Task objective: Each entry should appear in the answer exactly as written.

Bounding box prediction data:
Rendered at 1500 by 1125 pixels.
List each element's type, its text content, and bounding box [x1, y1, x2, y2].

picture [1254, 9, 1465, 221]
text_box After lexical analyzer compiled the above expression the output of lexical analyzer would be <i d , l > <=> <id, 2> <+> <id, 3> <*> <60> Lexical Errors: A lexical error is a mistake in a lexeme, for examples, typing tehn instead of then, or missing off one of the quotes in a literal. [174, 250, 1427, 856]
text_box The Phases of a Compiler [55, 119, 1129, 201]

Solution for this problem:
Rendered at 1500 by 1125 pixels.
List each element's type, its text content, and bounding box [x1, y1, x2, y2].

picture [1254, 9, 1465, 221]
text_box After lexical analyzer compiled the above expression the output of lexical analyzer would be <i d , l > <=> <id, 2> <+> <id, 3> <*> <60> Lexical Errors: A lexical error is a mistake in a lexeme, for examples, typing tehn instead of then, or missing off one of the quotes in a literal. [174, 250, 1427, 856]
text_box The Phases of a Compiler [55, 119, 1129, 201]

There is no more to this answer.